This Thai fried fish is amazing! Really… if you’ve haven’t tried fish served in this way, it’s time you did. So good!
Although I frequent Thai restaurants often, the fish dishes weren’t what I went for from the menu. I seemed to play it safe and went for those dishes I knew I liked such as Thai green and red curry. Not anymore.
While I was travelling through Thailand, I saw beautifully presented fried and steamed fish being served at so many restaurants and street food stalls. I had to give them a try.
I’m so glad I did. Recipes like the Thai fried fish with garlic and chilli sauce have opened my eyes to a whole new (new to me anyway) selection of fish dishes.
You can make the sauce a few hours before serving an then just heat it up. The frying of the fish, however should be done right before serving.
This Thai fried fish recipe really is so simple. Look! There are so few ingredient but it really tastes amazing.
If you have a deep fat frying with a basket, use it. This helps to keep the fish in an S shape should you wish to do so.
You could actually just shallow fry the fish in a pan but deep frying is faster.
Although you might have tried my many Indian recipes with finely chopped garlic, you don’t want to go there with this one. The garlic should be cut quite roughly as shown.

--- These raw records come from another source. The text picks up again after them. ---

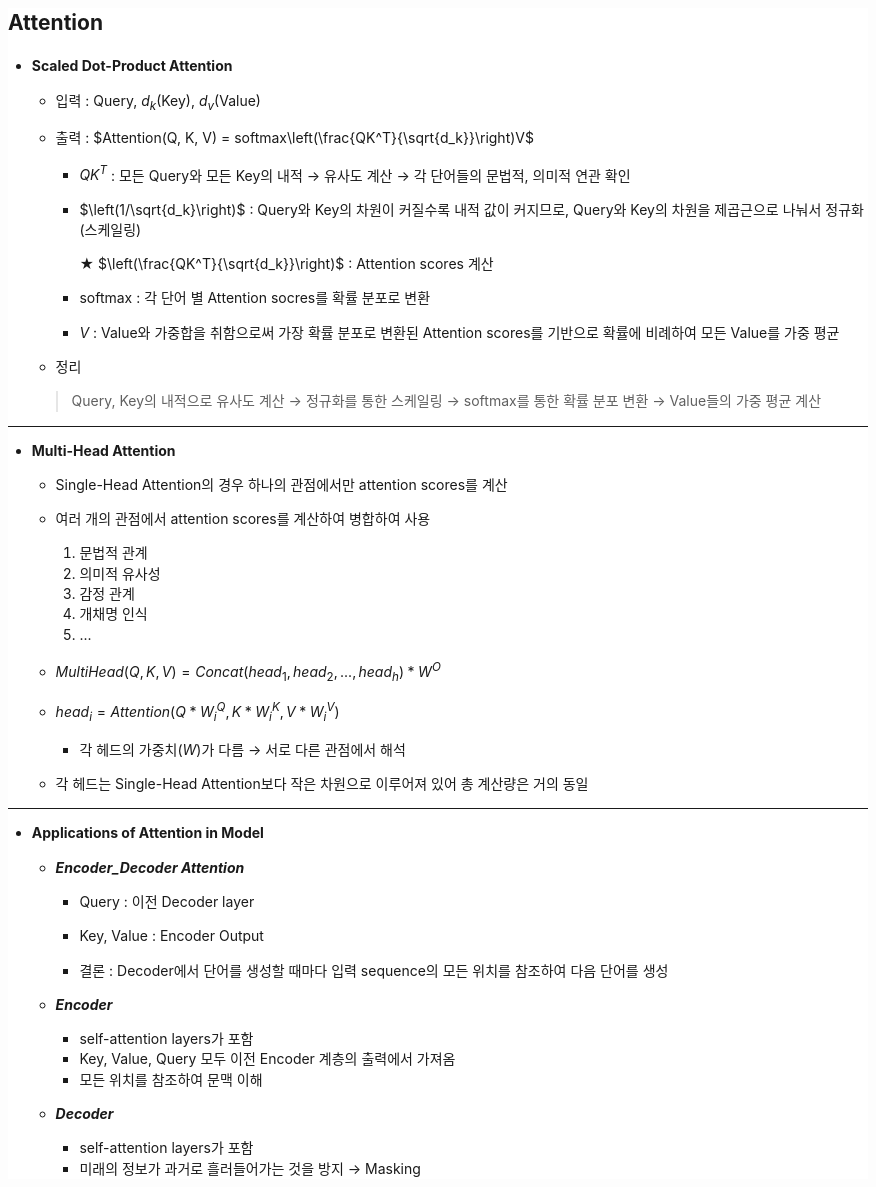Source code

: ## Attention

- **Scaled Dot-Product Attention**

    - 입력 : Query, $d_k$(Key), $d_v$(Value)
    - 출력 : $Attention(Q, K, V) = softmax\left(\frac{QK^T}{\sqrt{d_k}}\right)V$
        - ${QK^T}$ : 모든 Query와 모든 Key의 내적 → 유사도 계산 → 각 단어들의 문법적, 의미적 연관 확인
        - $\left(1/\sqrt{d_k}\right)$ : Query와 Key의 차원이 커질수록 내적 값이 커지므로, Query와 Key의 차원을 제곱근으로 나눠서 정규화 (스케일링)
            
            ★ $\left(\frac{QK^T}{\sqrt{d_k}}\right)$ : Attention scores 계산

        - softmax : 각 단어 별 Attention socres를 확률 분포로 변환

        - $V$ : Value와 가중합을 취함으로써 가장 확률 분포로 변환된 Attention scores를 기반으로 확률에 비례하여 모든 Value를 가중 평균

    - 정리

    > Query, Key의 내적으로 유사도 계산 → 정규화를 통한 스케일링 → softmax를 통한 확률 분포 변환 → Value들의 가중 평균 계산

***

- **Multi-Head Attention**

    - Single-Head Attention의 경우 하나의 관점에서만 attention scores를 계산
    - 여러 개의 관점에서 attention scores를 계산하여 병합하여 사용
        1. 문법적 관계
        2. 의미적 유사성
        3. 감정 관계
        4. 개채명 인식
        5. ...

    - $MultiHead(Q, K, V) = Concat(head_1, head_2, ..., head_h) * W^O$
    - $head_i = Attention(Q * W^Q_i, K * W^K_i, V * W^V_i)$
        - 각 헤드의 가중치($W$)가 다름 → 서로 다른 관점에서 해석

    - 각 헤드는 Single-Head Attention보다 작은 차원으로 이루어져 있어 총 계산량은 거의 동일

***

- **Applications of Attention in Model**

    - ***Encoder_Decoder Attention***

        - Query : 이전 Decoder layer
        - Key, Value : Encoder Output

        - 결론 : Decoder에서 단어를 생성할 때마다 입력 sequence의 모든 위치를 참조하여 다음 단어를 생성

    - ***Encoder***

        - self-attention layers가 포함
        - Key, Value, Query 모두 이전 Encoder 계층의 출력에서 가져옴
        - 모든 위치를 참조하여 문맥 이해

    - ***Decoder***

        - self-attention layers가 포함
        - 미래의 정보가 과거로 흘러들어가는 것을 방지 → Masking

Getting this recipe just right for you.
Cooking perfect Thai food is all about tasting as you go! This is so important to get it right. Taste the sauce and ensure that the sourness, spiciness, saltiness and sweetness is right.
You can always add more chillies for heat, tamarind for sourness, fish sauce for a more savoury flavour and sugar if you prefer the sauce sweeter.
Just look at how easy it is to prepare this Thai fried fish!
The sauce can be made earlier in the day. I made mine after I fried the fish. It only takes minutes.
Love Thai food? Try some of these delicious recipes!
- One large whole sea bass
- Flour for dusting
- 2 tbsp rapeseed (canola) or peanut oil
- 2 tbsp garlic – roughly chopped
- 1 long red chilli
- 2 red bird’s eye chilies
- 1 tbsp palm sugar or white caster sugar
- 1 tbsp tamarind paste
- 2 – 3 tbsp fish sauce
- 3 spring onions – cut into 2.5cm (1 inch) pieces
- 1 tbsp coriander (cilantro) finely chopped
- Place the fish on a cutting board and slice about six shallow slits at a 45 degree angle down each of the sides.
- Dust the fish lightly with the flour inside and out. If you can't eat wheat flour, you could use fine rice flour. You just want to lightly dust the fish which will make it crispier when fried.
- Heat your oil to 185c/365 and completely submerge the fish in the swimming position in an S shape.
- Fry for about 8 minute until cooked through and crispy and then transfer to a paper towel to soak up the excess oil.
- Now make the simple, quick sauce. Heat the oil in a frying pan over medium heat. When hot add the garlic and chillies and fry for about 3 minutes being careful not to burn the garlic.
- Stir in the palm sugar. If you can't get palm sugar, normal caster sugar will do fine. Now add the tamarind paste and fish sauce. Stir well to combine.
- Bring to a simmer and then turn off the heat. Check for seasoning and adjust the sweetness with more sugar or the saltiness with more fish sauce.
- Place the sea bass upright on warm plate. Cover with the Thai chilli garlic sauce and garnish with spring onions and coriander.